This is a Crow’s eye view of the posts that caught my attention this week. I look for posts that celebrate amazing moments in anime or otherwise blow me away with their wit and charm. I check hundreds of sites, and I can tell you that the ani-blogging community’s quality and quantity of posts is amazing. I hope this article helps you find some of them.
What sites do I check every week? You can see the list of the sites here!
This week, I reviewed the sites in reverse alphabetical order (Z to A).
Have you watched the first episode of Keep Your Hands Off Eizouken! yet? I didn’t intend to. Not at first. I’m already watching more series this season that most, and to be frank (which, I guess, is better than Shirley), the promo art I’d seen didn’t excite me. Generally speaking, I gravitate to series that look like The Asterisk War or Fire Force (I’d say No Game No Life, but nothing else looks like it!). Keep Your Hands Off Eizouken! looked more, I don’t know, artsy? But I recently had an hour of down time and figured I’d give it a shot. And wow, am I glad I did! There was one scene in particular that reminded me of why I started watching anime. Based at least on the first episode, it’s a series worth celebrating, and that’s exactly why I wanted to draw your attention to Bobduh’s article on Wrong Every Time. It’s a delightful read! The post just gushes about the show. Best of all? It includes a screen shot of that scene that stuck out to me!
I like My Hero Academia 4. I’ve watched the series since the first episode, and I like this season as much as any other. But it’s not a self-reflective sort of liking. I haven’t really asked myself if I like season 4 better than 3, because I don’t have time and some rabbit holes get pretty deep. But I came across a post by Richard Wood on A Richard Wood Text Adventure that made me pause. If I stop to think about it, season 4 is different than what came before. I think some folks have concluded it’s less enjoyable. So far, I enjoy it as much as I ever have, at least for now. I think Season 4 is trying something new, and this post does a great job of exploring just what that might be. Time will tell if it turns MHA into a classic or not. After reading this article, see if you can guess which it’ll be.
I’ve seen a lot of posts celebrating best or favorite series of the last decade. They’re a lot of fun! Often, they remind me of series that I’ve forgotten about in the deluge of new seasonal anime. There have been a handful of these posts, though, that have featured series I haven’t forgotten at all, because I rewatch them (or part of them) all the time. This week, I came across a post that really surprised me: it’s almost exactly the series I would have picked!

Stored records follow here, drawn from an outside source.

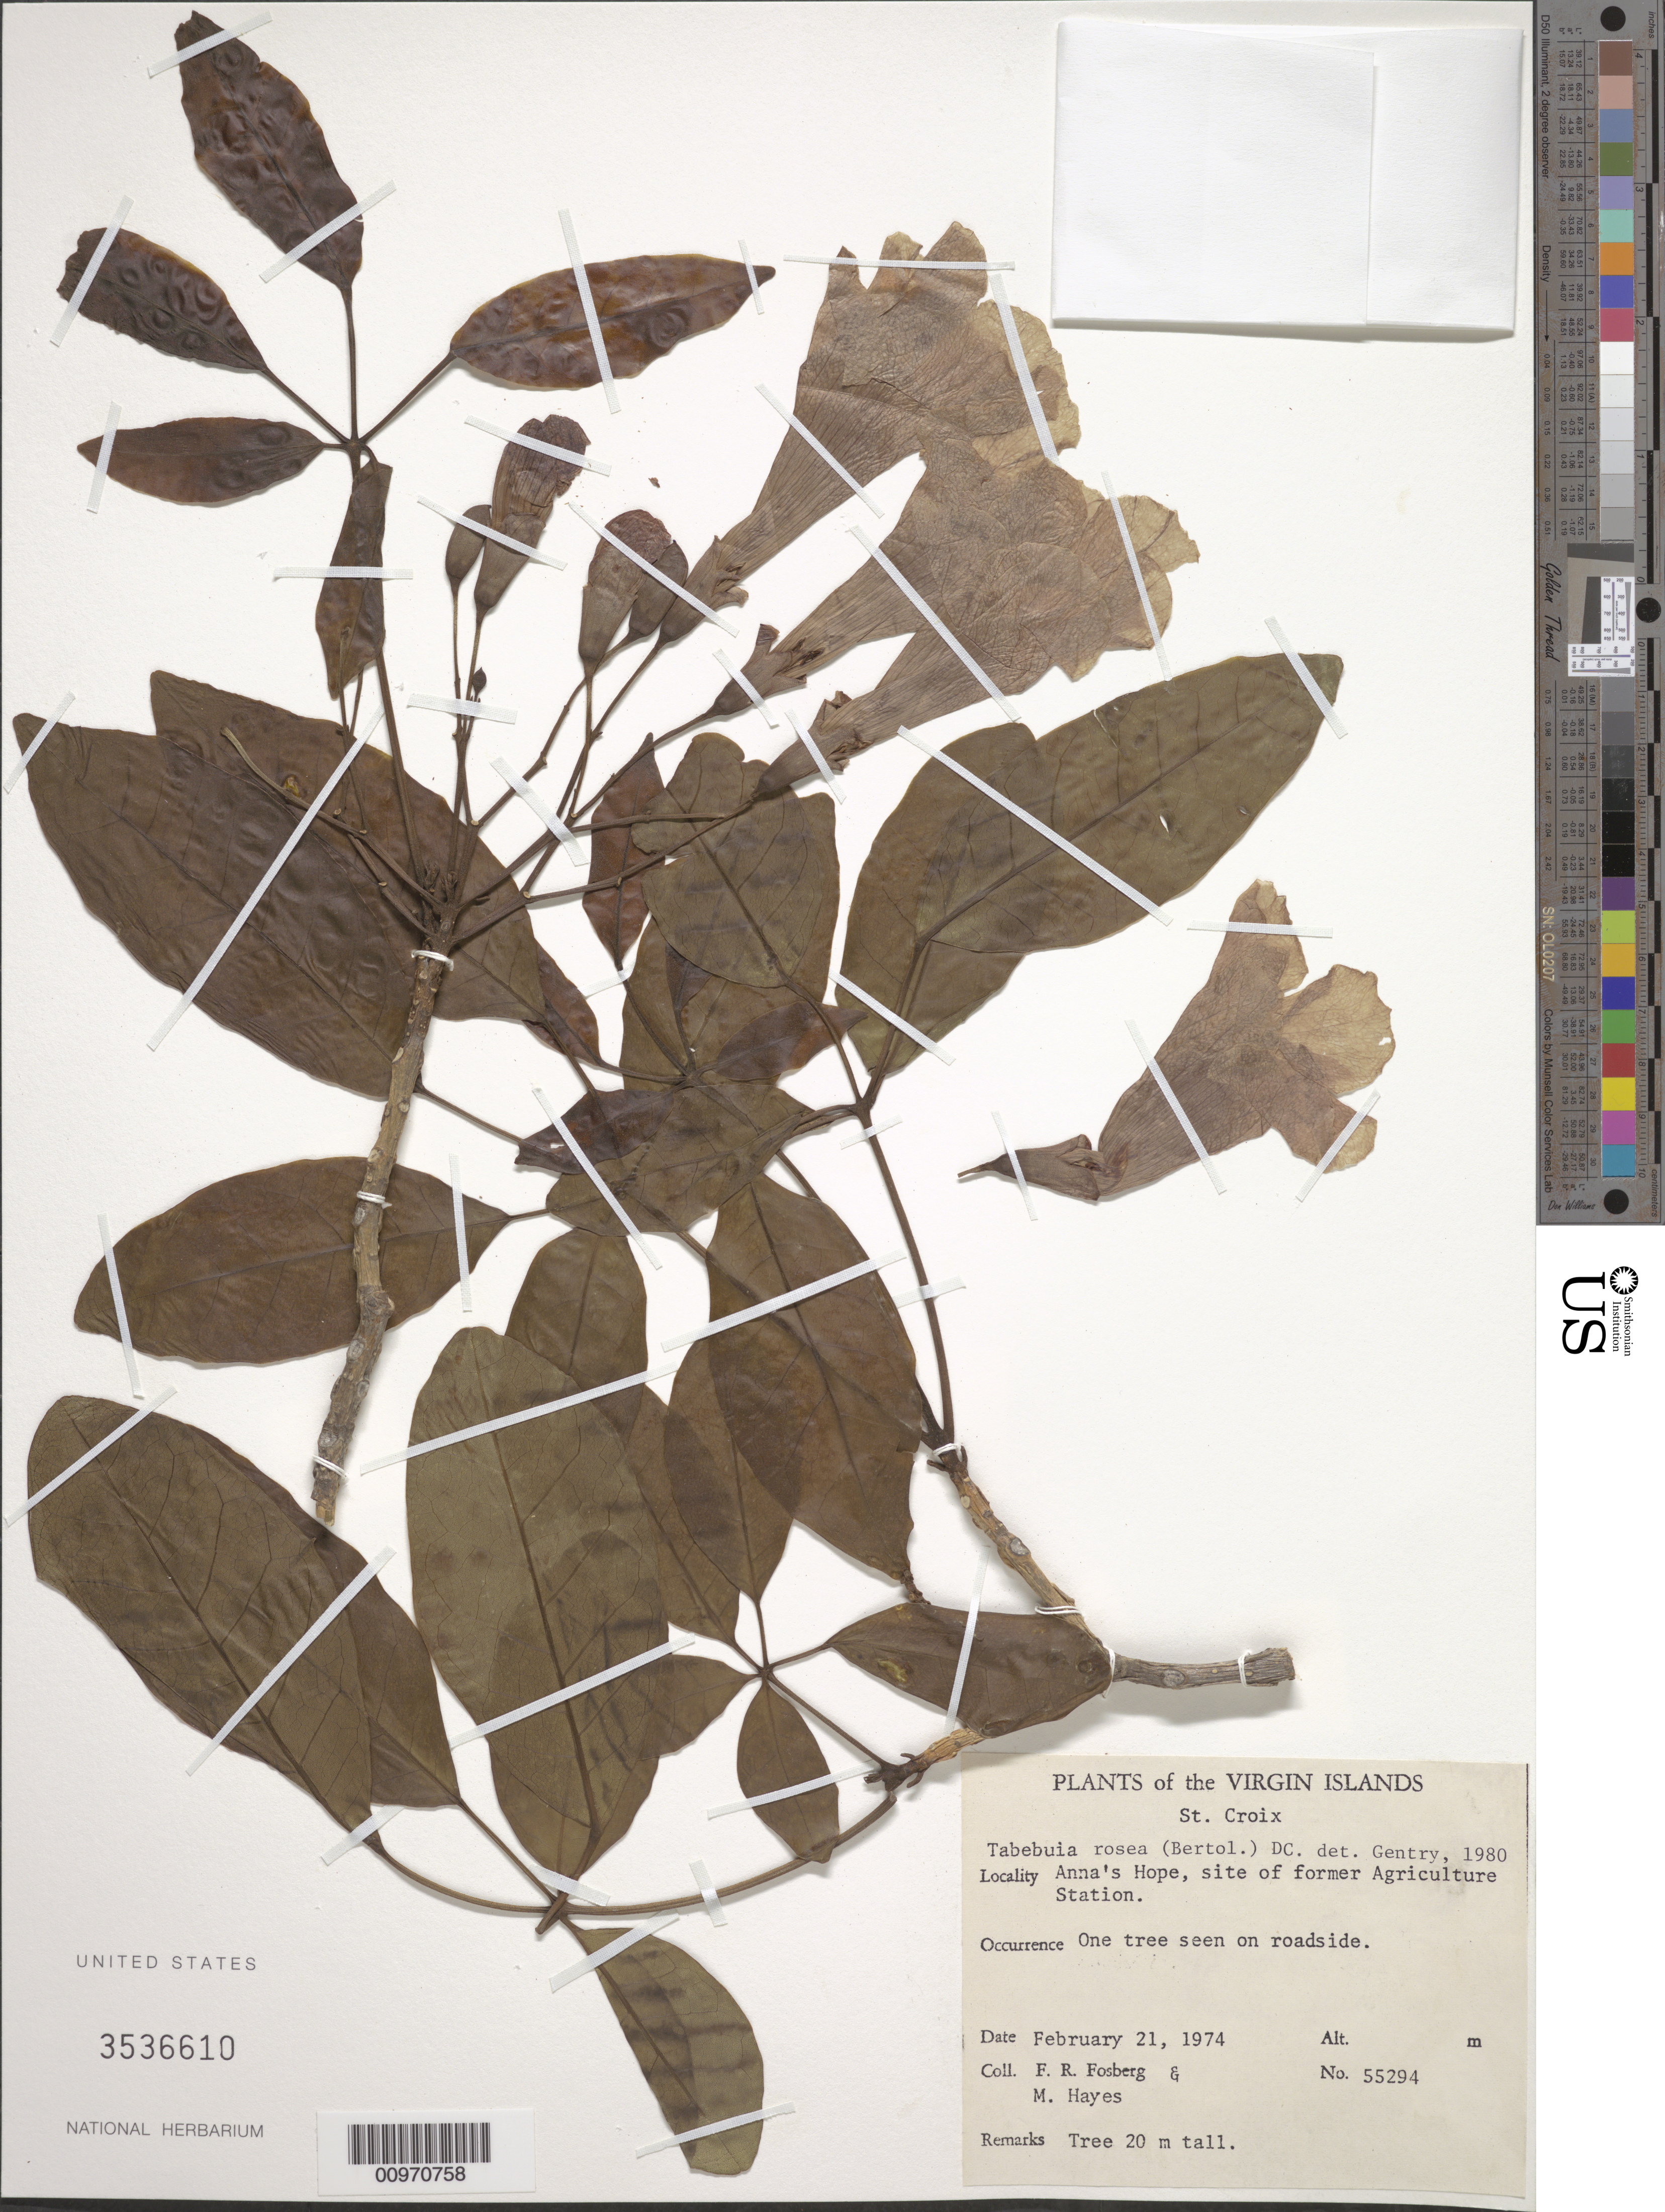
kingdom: Plantae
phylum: Tracheophyta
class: Magnoliopsida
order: Lamiales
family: Bignoniaceae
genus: Tabebuia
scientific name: Tabebuia rosea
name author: (Bertol.) DC.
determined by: Gentry, A. H.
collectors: F. R. Fosberg & M. Hayes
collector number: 55294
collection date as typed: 21 Feb 1974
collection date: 1974-02-21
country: U.S. Virgin Islands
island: St. Croix I.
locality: Anna's Hope, site of former Agriculture Station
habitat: On tree seen on roadside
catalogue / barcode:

Fu-reiji of Fu-reiji’s Blog published a top 10 that I have to say is almost perfect (IMHO, of course!). Number 10 was a solid choice; number 9 guaranteed I’d check out the rest; number 7 was a no-brainer; number 6 was an over-looked gem that convinced me the writer was serious… I think you get the idea. Even the honorable mentions were spot-on! See if you agree.
One of the things I find so attractive about anime is the breadth of characters it gives us. It can also subvert themes or value assumptions. Now, some of that comes from the fact most of it is produced in Japan, which is the product of a culture that is both very different and far older than mine. But often the writers simply want to present a perspective that’s rare in popular media. Just look at episode 8 of Zombieland Saga. A more recent series, Kemono Michi: Rise Up, is the jumping off point for this post by fanofacertainage on the site Fan of a Certain Age. Whereas my example from Zombieland Saga dealt with the representation of a trans character, this post discusses the representation of an asexual character. Most of you visiting my site already know this, but as a global society we’re not on a great trajectory right now. The only way we’re getting out of our current political situation is through mutual understanding and respect. I don’t think it’s in the least bit hyperbolic to say that posts like this one from fanofacertainage are part of the way forward.
Have you watched BOFURI: I Don’t Want to Get Hurt, so I’ll Max Out My Defense? It’s another one of those shows I wasn’t going to watch, but I’d seen other bloggers talking about it and decided to give it a shot. Liked it so much that I watched the first two episodes back to back! Even though I liked it, I had to wonder why it worked. Something about the construction felt unusual to me. Turned out that question also occurred to Kirandi at 100 Word Anime! But instead of just wondering about it, she invested the work to figure out what was going on. As you can see from the title, she focused on the question of whether the show would have worked as well if Maple wasn’t moe. Not only is the article itself interesting and fun to read — so are the comments!